David is an editor and reporter with substantial experience covering business, finance, the economy, technology, government and politics. These days he covers financial crime as an editor at Bloomberg News. He spent more than a decade at The New York Times, where he helped lead national security reporting in Washington and banking coverage in New York. Before that, he covered Internet technology for long-gone magazines like InternetWeek, CommunicationsWeek and Network Computing. He got his start covering high school and college sports for Newsday and has taught business reporting at George Washington University.
Company: Bloomberg News
Degree Type: Bachelor of Arts in Multidisciplinary Studies and Journalism
What’s your 30-60 second elevator pitch?
I am a journalist whose career has spanned the Silicon Valley, Washington D.C., and Wall Street.

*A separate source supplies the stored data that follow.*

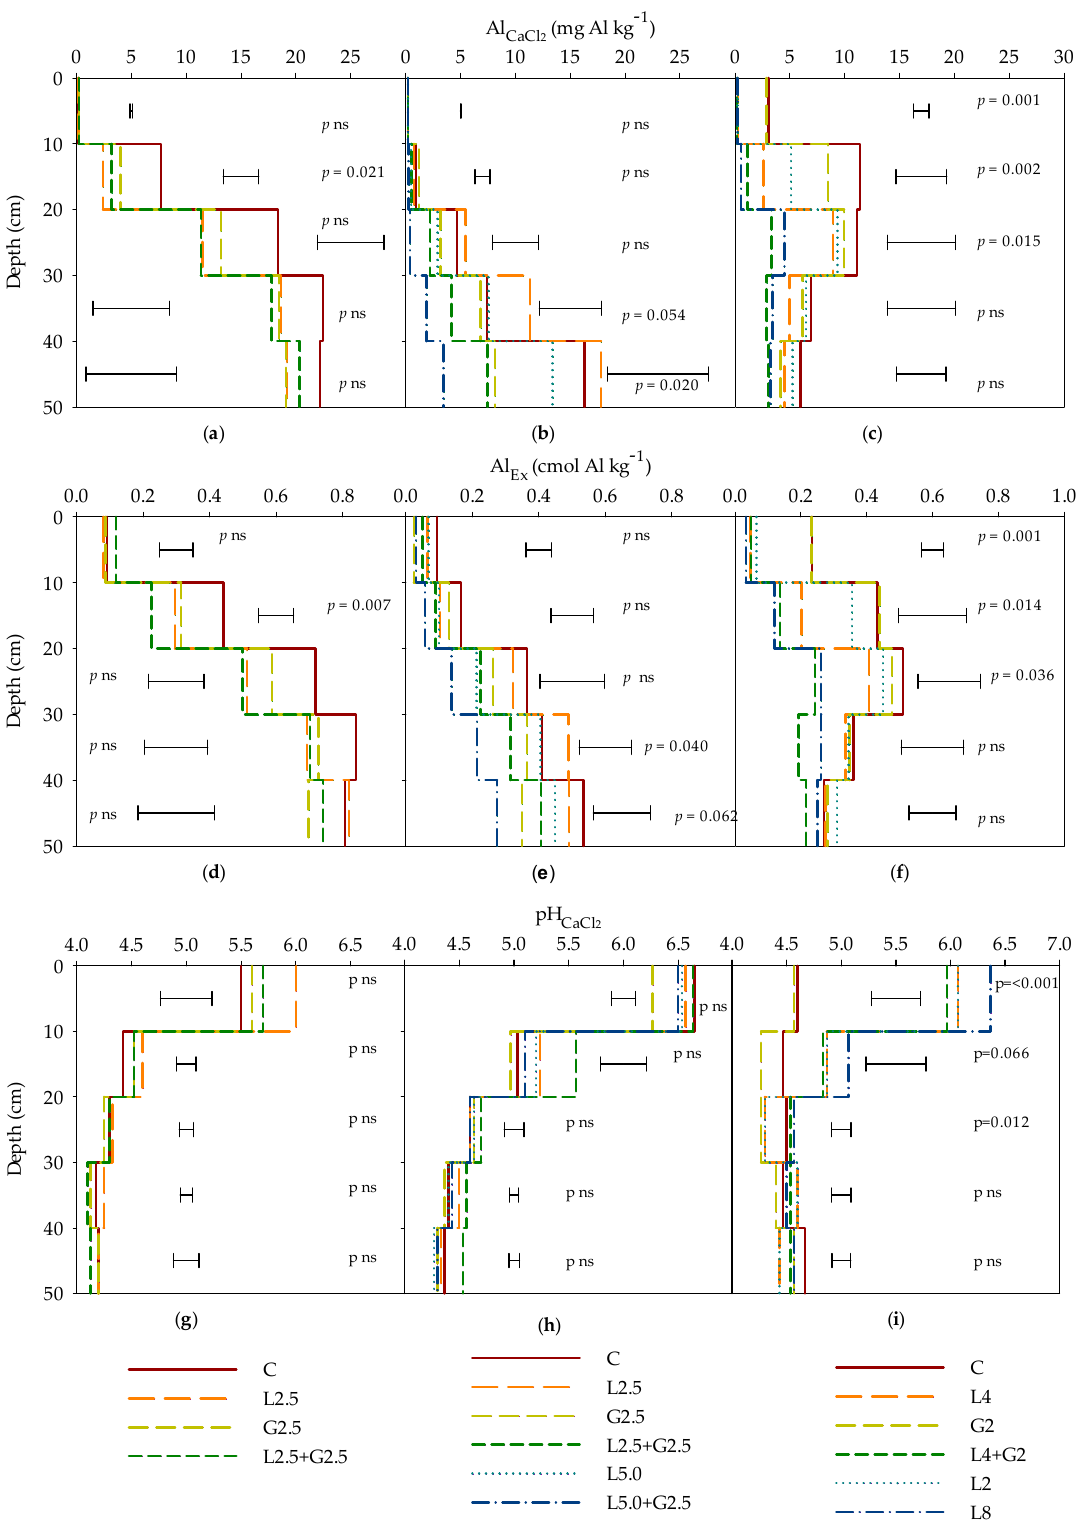
Figure 2. ( a – c ) Soil Al CaCl 2 , ( d – f ) Al Ex , and ( g – i ) pH CaCl 2 ( a , d , g ) in the ST for C, L2.5, G2.5, L2.5 + G2.5 treatements ( b , e , h ), in the MT for C, L2.5, G2.5, L2.5 + G2.5, L5.0, and L5.0 + G2.5 treatments; and ( c , f , i ) and in the LT for C, L4, G2, L4 + G2, L2, and L8 treatments. Error bars represent least significant difference values at p = 0.05, n = 3 for each depth with ns denoting p > 0.05. The exceptions were in ( e ) for the 40–50 cm where p = 0.062 and ( i ) for the 10–20 cm where p =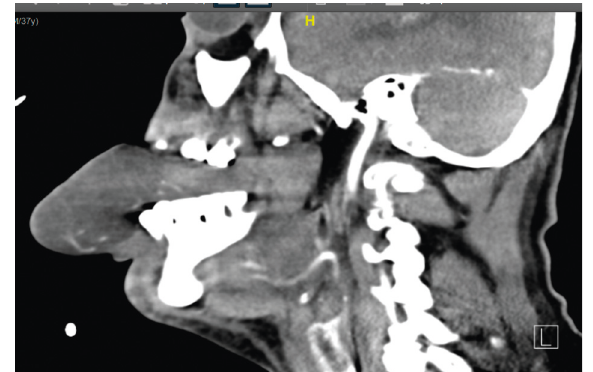
Figure 3: Sagittal cross section of a soft-tissue window computed tomography image with a tongue protrusion far beyond the lower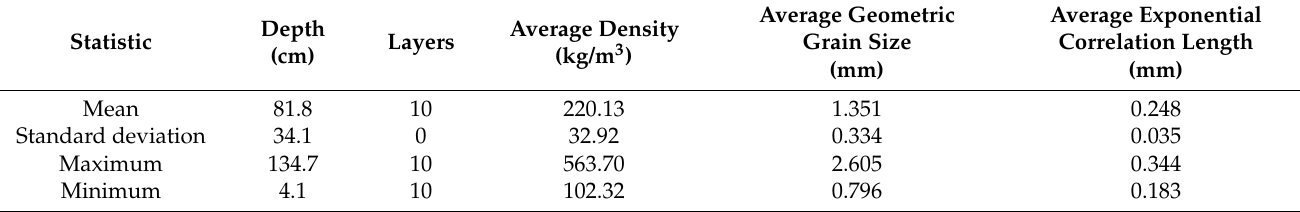
Figure 5. SNTHERM-simulated snow parameter profiles centered at 92.375°E: ( a ) geometric grain size (D max ); and ( b ) snow density. Table 2. Statistics of multiple-layer snow properties of global samples in 5°–85° N and 90°–95° E grids.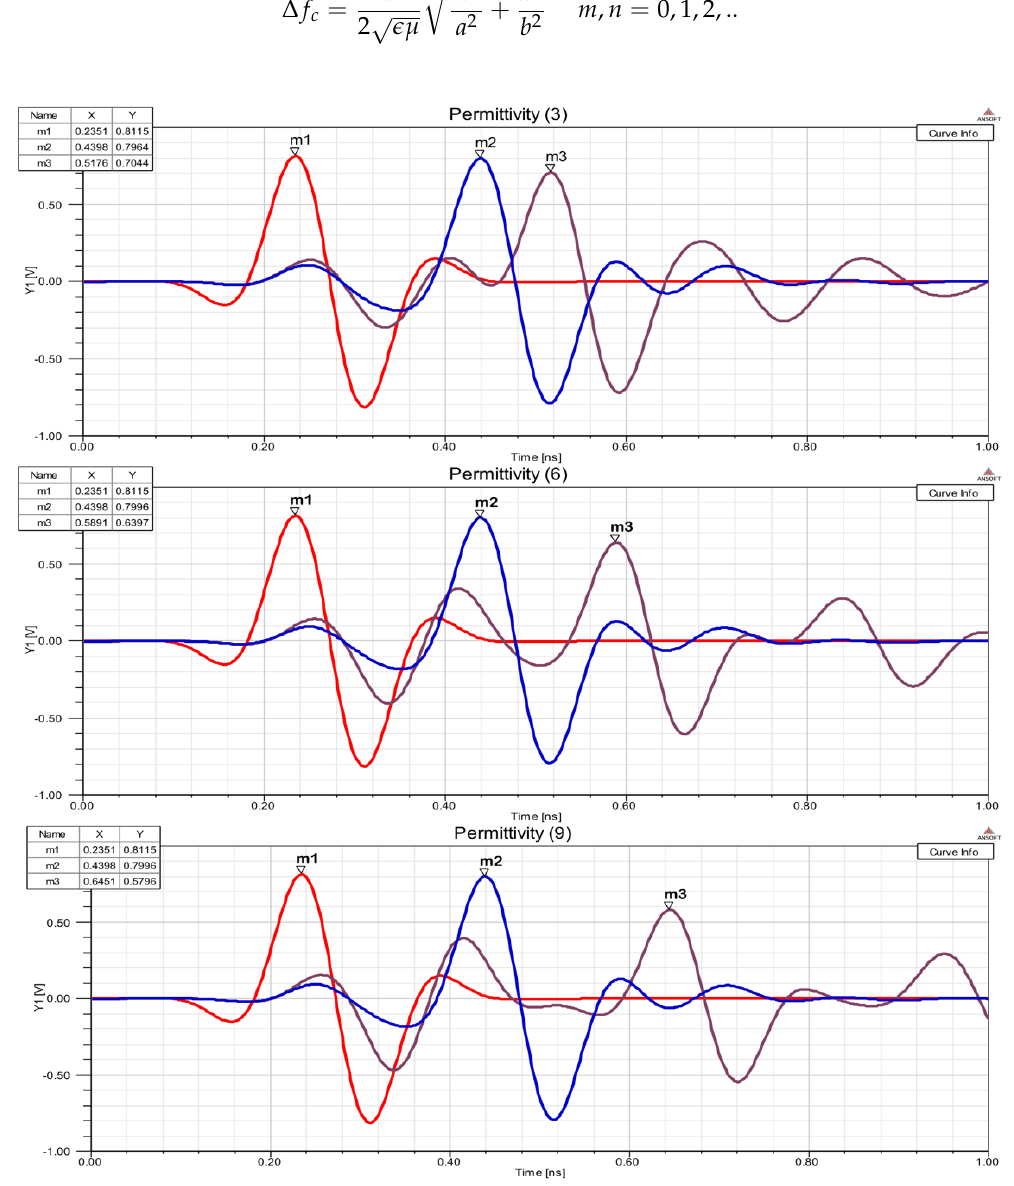
Figure 5. Three pictures with wave propagation simulation (in time domain) using waveguide shown in Figure 4; m 1 is the input pulse, m 2 is output line pulse with (cid:101) = 1, m 3 is output line pulse with unknown (cid:101) r . One input signal is transmitted ( m 1) to the waveguide and derived into the two transmission lines. Two output ports signals are obtained ( m 2 and m 3) and time difference of arrival between two waves are obtained ( ∆ t = m 3 − m 2). The measured difference (4) characterizes (cid:101) m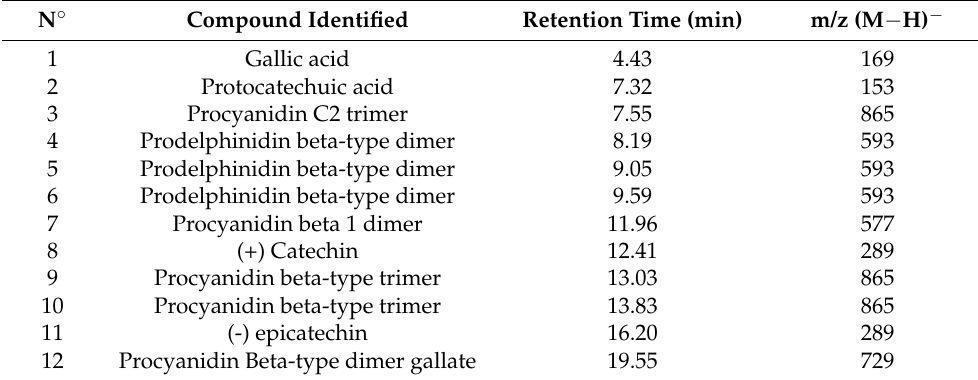
Table 2. Peaks identification of hazelnut skin methanolic extract through Figure 2. Chemical structure of some phenolic compounds identified in Hazelnut skin extract. Table 1. Peaks identification of hazelnut skin aqueous extract through HPLC/ESI-MS.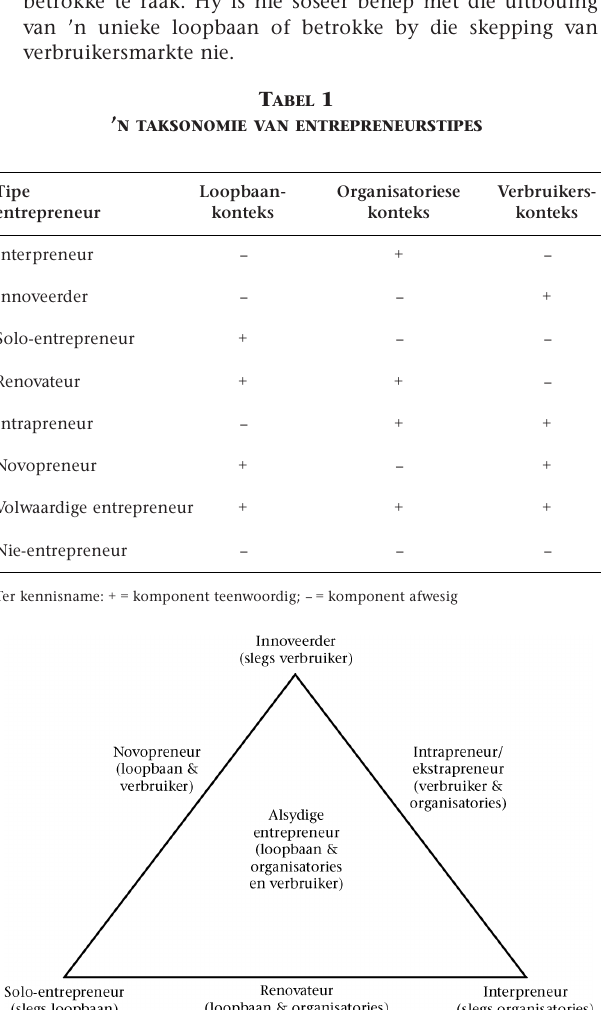
Figuur 6: ’n Grafiese voorstelling van die dinamies- veranderende herhalende patroon van entrepreneurskap Sternberg (1987) in sy studie van die liefde toon aan dat die struktuur van ’n driehoek dit moontlik maak om soorte van ’n verskynsel te klassifiseer. ’n Uiteensetting hiervan vir entrepreneurskap word vervolgens gegee.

Did you consider any other careers as a student? If yes, which ones? What changed your mind?
I started college thinking I would become a history teacher. Then, my interest in politics compelled me to join SBU’s campus newspaper: The Statesman. When I joined their team, everything changed. I was instantly hooked. Cliché alert: I didn’t choose journalism; it chose me.
Who or what experience influenced your career growth the most while at SBU?
After The Statesman stoked my interest, two adjunct professors from Newsday gave me the know-how and confidence to make a career in journalism: the legendary Bob Greene, who taught me about the power of investigative reporting to effect change; and even more so, Paul Schreiber, who taught me how to report with compassion and write with authority.
What do you wish you had known as a student?
There is more to college than earning a degree to get a job, and there is more to campus life than partying and doing the bare minimum of work. College is your first opportunity to experiment and learn things you did not even know you are interested in. Go exploring. Discover people who aren’t like you. You may not have another chance in your life to learn just for the sake of learning.
What piece of advice would you offer students looking to get into your area of interest and expertise?
Pair your journalism instruction with an entirely separate discipline. Learn a second language. Study statistics or computer programming or economics. Minor in art history. Take up auto repair. Successful journalists of today and tomorrow will be experts on the topics they cover.